**Try it**
If a line of the data contains the word "blocks", it is counted; report how many such lines there are and nothing else.

(Data extracted from a collection)
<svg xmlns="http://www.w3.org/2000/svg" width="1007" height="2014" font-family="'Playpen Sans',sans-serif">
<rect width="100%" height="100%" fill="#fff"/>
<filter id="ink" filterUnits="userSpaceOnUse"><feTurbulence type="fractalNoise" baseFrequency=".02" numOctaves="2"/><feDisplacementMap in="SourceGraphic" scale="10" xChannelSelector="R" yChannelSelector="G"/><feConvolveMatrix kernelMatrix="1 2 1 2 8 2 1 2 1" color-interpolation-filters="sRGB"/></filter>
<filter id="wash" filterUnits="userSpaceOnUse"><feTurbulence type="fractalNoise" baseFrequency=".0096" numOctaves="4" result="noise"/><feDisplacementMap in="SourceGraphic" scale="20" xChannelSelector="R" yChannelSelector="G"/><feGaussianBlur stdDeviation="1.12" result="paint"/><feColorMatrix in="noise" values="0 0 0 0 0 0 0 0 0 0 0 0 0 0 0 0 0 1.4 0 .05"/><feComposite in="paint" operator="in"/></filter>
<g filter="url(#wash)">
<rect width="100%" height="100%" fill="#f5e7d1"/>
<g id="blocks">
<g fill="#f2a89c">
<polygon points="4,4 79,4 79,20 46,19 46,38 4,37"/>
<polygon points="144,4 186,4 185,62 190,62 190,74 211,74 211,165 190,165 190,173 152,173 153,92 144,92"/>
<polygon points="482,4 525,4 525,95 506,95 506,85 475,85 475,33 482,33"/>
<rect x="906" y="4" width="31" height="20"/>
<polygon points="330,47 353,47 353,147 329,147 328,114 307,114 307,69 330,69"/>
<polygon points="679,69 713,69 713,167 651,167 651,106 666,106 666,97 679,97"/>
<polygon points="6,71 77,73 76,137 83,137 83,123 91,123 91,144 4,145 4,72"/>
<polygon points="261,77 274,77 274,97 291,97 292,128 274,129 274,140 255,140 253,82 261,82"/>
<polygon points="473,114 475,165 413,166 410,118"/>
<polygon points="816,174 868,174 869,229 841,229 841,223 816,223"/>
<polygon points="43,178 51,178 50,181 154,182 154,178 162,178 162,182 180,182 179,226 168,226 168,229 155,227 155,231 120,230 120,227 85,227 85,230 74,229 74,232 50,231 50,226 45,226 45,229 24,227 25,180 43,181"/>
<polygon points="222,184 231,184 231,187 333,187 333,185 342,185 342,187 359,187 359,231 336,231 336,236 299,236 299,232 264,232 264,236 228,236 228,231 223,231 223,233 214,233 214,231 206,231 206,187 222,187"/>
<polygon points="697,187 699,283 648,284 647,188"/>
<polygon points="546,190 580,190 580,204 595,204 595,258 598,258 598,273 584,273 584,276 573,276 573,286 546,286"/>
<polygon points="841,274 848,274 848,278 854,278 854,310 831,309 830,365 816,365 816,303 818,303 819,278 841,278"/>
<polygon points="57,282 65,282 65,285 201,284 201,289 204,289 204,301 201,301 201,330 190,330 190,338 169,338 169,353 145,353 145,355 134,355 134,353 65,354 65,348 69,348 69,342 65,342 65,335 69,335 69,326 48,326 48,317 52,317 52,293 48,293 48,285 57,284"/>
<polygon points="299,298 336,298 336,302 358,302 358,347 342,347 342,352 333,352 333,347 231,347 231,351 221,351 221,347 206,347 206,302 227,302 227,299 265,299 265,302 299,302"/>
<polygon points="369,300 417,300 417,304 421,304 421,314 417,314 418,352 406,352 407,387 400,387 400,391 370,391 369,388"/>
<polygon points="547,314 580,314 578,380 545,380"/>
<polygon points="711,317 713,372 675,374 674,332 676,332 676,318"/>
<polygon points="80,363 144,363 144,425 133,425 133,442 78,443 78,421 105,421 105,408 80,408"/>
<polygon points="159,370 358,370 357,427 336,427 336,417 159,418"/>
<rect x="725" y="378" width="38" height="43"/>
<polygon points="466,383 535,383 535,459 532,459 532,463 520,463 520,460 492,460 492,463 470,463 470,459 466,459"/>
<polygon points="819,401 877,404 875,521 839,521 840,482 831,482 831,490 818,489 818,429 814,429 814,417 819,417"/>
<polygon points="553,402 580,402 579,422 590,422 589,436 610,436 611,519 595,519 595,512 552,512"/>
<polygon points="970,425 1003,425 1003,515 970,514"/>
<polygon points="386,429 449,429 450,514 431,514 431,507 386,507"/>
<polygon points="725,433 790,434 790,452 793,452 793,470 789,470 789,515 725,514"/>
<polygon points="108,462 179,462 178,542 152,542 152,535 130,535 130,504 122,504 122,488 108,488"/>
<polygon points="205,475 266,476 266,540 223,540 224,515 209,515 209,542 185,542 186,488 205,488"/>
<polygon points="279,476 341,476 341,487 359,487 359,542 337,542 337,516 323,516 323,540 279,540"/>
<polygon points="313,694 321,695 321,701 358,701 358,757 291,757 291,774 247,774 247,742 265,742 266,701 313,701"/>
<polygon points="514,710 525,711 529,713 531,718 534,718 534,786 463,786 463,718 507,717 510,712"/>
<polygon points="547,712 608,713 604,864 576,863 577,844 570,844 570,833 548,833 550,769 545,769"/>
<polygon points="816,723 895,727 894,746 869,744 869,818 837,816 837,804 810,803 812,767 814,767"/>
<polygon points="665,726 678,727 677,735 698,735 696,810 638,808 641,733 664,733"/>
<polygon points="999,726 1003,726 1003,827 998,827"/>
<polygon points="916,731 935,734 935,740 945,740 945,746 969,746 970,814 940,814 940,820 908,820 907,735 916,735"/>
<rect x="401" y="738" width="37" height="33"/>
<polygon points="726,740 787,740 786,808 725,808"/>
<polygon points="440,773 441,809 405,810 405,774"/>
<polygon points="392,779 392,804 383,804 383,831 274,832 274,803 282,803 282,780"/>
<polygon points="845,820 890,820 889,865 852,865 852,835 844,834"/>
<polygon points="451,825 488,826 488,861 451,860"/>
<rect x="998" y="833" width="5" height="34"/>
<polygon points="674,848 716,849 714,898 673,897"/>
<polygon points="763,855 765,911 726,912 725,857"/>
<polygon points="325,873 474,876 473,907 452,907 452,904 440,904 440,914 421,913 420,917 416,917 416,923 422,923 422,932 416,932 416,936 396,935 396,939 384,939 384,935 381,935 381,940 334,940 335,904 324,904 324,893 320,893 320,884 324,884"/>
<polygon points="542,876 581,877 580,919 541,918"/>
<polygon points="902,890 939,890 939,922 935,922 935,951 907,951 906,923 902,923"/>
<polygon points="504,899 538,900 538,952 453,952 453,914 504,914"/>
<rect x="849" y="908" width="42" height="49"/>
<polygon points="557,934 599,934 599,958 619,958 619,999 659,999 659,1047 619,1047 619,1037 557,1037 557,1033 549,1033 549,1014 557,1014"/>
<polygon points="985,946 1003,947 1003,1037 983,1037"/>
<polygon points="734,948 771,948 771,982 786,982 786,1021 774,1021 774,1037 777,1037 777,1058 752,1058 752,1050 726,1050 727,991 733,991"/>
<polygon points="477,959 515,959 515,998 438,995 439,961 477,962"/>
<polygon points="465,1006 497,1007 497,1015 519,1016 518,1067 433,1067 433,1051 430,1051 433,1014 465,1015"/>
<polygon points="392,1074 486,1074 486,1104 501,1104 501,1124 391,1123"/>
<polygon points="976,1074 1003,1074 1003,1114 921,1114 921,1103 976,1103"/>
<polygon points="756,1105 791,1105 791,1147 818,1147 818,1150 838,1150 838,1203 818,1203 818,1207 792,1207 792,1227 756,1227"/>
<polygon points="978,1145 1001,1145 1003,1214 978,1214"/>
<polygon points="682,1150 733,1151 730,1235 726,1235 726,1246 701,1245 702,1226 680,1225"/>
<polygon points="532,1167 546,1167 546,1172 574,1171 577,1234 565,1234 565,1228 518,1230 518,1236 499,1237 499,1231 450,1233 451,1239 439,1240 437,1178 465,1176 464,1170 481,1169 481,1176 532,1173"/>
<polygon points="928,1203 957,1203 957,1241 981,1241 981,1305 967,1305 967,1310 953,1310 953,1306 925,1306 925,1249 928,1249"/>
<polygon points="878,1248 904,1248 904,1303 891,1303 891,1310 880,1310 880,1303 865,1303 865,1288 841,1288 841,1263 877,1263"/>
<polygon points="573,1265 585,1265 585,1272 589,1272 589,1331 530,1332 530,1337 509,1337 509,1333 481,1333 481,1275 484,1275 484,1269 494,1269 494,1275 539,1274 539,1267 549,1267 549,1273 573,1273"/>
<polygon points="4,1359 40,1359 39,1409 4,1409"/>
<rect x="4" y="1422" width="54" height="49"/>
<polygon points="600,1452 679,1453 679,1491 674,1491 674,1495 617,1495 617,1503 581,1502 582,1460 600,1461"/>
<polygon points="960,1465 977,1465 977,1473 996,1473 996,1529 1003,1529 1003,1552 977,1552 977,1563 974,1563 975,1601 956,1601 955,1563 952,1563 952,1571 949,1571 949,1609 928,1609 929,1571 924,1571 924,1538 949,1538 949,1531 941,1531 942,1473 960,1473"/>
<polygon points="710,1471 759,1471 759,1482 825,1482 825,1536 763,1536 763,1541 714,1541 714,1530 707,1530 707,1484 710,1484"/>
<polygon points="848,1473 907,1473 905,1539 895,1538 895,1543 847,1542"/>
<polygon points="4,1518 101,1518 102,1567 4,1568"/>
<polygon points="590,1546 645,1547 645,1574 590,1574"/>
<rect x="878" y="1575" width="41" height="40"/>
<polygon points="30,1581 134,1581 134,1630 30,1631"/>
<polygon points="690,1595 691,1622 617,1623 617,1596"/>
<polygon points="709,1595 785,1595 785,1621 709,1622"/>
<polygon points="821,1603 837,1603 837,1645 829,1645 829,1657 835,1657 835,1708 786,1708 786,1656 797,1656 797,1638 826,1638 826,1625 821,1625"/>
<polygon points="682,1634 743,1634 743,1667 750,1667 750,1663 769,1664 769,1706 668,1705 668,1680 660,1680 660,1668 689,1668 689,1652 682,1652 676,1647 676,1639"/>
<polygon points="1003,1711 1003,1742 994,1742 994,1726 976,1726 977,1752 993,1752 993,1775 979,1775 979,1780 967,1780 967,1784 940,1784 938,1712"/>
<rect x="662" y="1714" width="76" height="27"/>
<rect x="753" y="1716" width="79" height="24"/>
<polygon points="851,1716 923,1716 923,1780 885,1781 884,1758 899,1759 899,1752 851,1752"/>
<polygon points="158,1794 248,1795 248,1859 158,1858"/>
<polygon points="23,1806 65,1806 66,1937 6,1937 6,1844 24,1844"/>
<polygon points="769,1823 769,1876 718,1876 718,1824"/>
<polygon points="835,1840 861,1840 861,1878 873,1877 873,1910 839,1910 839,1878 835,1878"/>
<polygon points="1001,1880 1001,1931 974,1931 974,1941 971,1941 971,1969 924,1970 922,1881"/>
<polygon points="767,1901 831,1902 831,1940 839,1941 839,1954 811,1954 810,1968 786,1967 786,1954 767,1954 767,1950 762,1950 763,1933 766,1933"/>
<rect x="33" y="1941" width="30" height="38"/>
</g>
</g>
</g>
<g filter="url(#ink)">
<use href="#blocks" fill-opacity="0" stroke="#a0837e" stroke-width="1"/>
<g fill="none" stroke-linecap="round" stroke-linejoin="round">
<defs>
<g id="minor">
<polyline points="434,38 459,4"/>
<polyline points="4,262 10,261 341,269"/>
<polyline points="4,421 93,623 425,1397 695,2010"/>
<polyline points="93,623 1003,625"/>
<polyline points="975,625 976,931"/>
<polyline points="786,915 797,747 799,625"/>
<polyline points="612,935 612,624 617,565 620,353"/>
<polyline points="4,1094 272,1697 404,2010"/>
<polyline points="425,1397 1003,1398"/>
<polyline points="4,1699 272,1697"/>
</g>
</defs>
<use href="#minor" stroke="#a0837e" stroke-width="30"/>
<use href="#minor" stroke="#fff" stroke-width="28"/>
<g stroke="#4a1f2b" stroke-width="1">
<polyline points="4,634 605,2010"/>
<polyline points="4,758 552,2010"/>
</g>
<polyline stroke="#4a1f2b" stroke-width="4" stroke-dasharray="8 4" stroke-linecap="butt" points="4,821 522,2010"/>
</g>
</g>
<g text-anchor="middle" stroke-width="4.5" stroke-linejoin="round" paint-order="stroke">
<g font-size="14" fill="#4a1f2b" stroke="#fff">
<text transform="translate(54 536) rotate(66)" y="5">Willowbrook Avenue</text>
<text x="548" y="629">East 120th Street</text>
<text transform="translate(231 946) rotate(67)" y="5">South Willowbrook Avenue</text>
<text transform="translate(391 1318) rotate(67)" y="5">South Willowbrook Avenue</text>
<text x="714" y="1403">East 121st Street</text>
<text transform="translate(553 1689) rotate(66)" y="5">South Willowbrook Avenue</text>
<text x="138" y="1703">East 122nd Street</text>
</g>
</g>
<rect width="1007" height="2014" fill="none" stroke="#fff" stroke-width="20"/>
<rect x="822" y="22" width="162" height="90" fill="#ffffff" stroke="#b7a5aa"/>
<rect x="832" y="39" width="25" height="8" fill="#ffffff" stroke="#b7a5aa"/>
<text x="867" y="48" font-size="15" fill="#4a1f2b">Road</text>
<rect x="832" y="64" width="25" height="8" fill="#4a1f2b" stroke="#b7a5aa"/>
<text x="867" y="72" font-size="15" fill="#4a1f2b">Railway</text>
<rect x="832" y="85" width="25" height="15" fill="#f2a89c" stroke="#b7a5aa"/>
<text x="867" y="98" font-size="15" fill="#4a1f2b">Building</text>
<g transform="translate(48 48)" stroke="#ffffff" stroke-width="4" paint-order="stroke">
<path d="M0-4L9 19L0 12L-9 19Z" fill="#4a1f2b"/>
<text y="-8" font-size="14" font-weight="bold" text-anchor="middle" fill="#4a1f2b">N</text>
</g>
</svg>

**Output below**
2